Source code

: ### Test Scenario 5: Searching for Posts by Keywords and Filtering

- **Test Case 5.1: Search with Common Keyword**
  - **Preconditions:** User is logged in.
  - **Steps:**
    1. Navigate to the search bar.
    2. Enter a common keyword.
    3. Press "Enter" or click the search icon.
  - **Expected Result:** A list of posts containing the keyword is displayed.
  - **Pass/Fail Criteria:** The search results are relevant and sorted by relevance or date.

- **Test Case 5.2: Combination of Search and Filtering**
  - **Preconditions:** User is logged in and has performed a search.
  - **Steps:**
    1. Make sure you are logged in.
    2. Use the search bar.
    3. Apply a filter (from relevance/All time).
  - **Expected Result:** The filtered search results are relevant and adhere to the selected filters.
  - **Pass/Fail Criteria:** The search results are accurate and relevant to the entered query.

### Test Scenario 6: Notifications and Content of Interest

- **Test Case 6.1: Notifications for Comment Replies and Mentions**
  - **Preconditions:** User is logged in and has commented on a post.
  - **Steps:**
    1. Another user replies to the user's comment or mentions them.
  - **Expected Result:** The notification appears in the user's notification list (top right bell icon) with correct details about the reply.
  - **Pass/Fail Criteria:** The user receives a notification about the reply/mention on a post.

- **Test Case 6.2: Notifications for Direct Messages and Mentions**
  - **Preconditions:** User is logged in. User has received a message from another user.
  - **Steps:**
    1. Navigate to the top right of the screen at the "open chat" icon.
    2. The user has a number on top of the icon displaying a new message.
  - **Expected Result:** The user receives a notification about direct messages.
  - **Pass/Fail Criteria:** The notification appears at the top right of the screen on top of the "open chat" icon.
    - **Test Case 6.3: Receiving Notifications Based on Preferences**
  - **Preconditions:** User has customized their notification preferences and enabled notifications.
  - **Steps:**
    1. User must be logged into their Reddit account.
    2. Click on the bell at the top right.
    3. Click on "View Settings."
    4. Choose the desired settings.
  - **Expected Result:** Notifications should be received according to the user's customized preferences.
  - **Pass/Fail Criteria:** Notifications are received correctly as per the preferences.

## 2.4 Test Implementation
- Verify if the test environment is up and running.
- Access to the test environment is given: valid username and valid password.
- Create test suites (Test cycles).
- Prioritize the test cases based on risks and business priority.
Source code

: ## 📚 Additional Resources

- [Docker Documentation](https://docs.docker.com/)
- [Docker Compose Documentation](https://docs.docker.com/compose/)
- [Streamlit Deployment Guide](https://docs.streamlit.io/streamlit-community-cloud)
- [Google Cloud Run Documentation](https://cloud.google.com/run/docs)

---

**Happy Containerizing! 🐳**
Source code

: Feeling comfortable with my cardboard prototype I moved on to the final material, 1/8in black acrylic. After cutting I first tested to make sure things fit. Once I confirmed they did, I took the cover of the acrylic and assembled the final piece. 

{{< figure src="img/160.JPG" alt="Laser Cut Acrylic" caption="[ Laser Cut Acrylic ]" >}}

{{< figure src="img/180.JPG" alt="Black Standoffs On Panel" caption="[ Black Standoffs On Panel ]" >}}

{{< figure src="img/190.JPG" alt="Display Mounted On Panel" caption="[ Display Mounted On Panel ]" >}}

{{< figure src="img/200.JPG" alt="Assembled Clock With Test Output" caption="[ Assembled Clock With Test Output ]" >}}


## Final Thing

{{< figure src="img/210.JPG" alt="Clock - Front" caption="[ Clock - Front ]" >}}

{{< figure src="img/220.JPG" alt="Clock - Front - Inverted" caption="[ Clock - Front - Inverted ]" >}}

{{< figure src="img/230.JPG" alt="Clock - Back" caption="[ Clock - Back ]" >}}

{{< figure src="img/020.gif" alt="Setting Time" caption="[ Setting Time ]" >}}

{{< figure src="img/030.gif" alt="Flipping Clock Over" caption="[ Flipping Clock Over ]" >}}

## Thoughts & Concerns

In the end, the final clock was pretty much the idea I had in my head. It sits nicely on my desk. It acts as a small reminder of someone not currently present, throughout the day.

|---|

* _What is being asked_: Retype the records in full, keeping every word as it is.

* _Response_:
Source code

: ### Test Scenario 5: Searching for Posts by Keywords and Filtering

- **Test Case 5.1: Search with Common Keyword**
  - **Preconditions:** User is logged in.
  - **Steps:**
    1. Navigate to the search bar.
    2. Enter a common keyword.
    3. Press "Enter" or click the search icon.
  - **Expected Result:** A list of posts containing the keyword is displayed.
  - **Pass/Fail Criteria:** The search results are relevant and sorted by relevance or date.

- **Test Case 5.2: Combination of Search and Filtering**
  - **Preconditions:** User is logged in and has performed a search.
  - **Steps:**
    1. Make sure you are logged in.
    2. Use the search bar.
    3. Apply a filter (from relevance/All time).
  - **Expected Result:** The filtered search results are relevant and adhere to the selected filters.
  - **Pass/Fail Criteria:** The search results are accurate and relevant to the entered query.

### Test Scenario 6: Notifications and Content of Interest

- **Test Case 6.1: Notifications for Comment Replies and Mentions**
  - **Preconditions:** User is logged in and has commented on a post.
  - **Steps:**
    1. Another user replies to the user's comment or mentions them.
  - **Expected Result:** The notification appears in the user's notification list (top right bell icon) with correct details about the reply.
  - **Pass/Fail Criteria:** The user receives a notification about the reply/mention on a post.

- **Test Case 6.2: Notifications for Direct Messages and Mentions**
  - **Preconditions:** User is logged in. User has received a message from another user.
  - **Steps:**
    1. Navigate to the top right of the screen at the "open chat" icon.
    2. The user has a number on top of the icon displaying a new message.
  - **Expected Result:** The user receives a notification about direct messages.
  - **Pass/Fail Criteria:** The notification appears at the top right of the screen on top of the "open chat" icon.
    - **Test Case 6.3: Receiving Notifications Based on Preferences**
  - **Preconditions:** User has customized their notification preferences and enabled notifications.
  - **Steps:**
    1. User must be logged into their Reddit account.
    2. Click on the bell at the top right.
    3. Click on "View Settings."
    4. Choose the desired settings.
  - **Expected Result:** Notifications should be received according to the user's customized preferences.
  - **Pass/Fail Criteria:** Notifications are received correctly as per the preferences.

## 2.4 Test Implementation
- Verify if the test environment is up and running.
- Access to the test environment is given: valid username and valid password.
- Create test suites (Test cycles).
- Prioritize the test cases based on risks and business priority.
Source code

: ## 📚 Additional Resources

- [Docker Documentation](https://docs.docker.com/)
- [Docker Compose Documentation](https://docs.docker.com/compose/)
- [Streamlit Deployment Guide](https://docs.streamlit.io/streamlit-community-cloud)
- [Google Cloud Run Documentation](https://cloud.google.com/run/docs)

---

**Happy Containerizing! 🐳**
Source code

: Feeling comfortable with my cardboard prototype I moved on to the final material, 1/8in black acrylic. After cutting I first tested to make sure things fit. Once I confirmed they did, I took the cover of the acrylic and assembled the final piece. 

{{< figure src="img/160.JPG" alt="Laser Cut Acrylic" caption="[ Laser Cut Acrylic ]" >}}

{{< figure src="img/180.JPG" alt="Black Standoffs On Panel" caption="[ Black Standoffs On Panel ]" >}}

{{< figure src="img/190.JPG" alt="Display Mounted On Panel" caption="[ Display Mounted On Panel ]" >}}

{{< figure src="img/200.JPG" alt="Assembled Clock With Test Output" caption="[ Assembled Clock With Test Output ]" >}}


## Final Thing

{{< figure src="img/210.JPG" alt="Clock - Front" caption="[ Clock - Front ]" >}}

{{< figure src="img/220.JPG" alt="Clock - Front - Inverted" caption="[ Clock - Front - Inverted ]" >}}

{{< figure src="img/230.JPG" alt="Clock - Back" caption="[ Clock - Back ]" >}}

{{< figure src="img/020.gif" alt="Setting Time" caption="[ Setting Time ]" >}}

{{< figure src="img/030.gif" alt="Flipping Clock Over" caption="[ Flipping Clock Over ]" >}}

## Thoughts & Concerns

In the end, the final clock was pretty much the idea I had in my head. It sits nicely on my desk. It acts as a small reminder of someone not currently present, throughout the day.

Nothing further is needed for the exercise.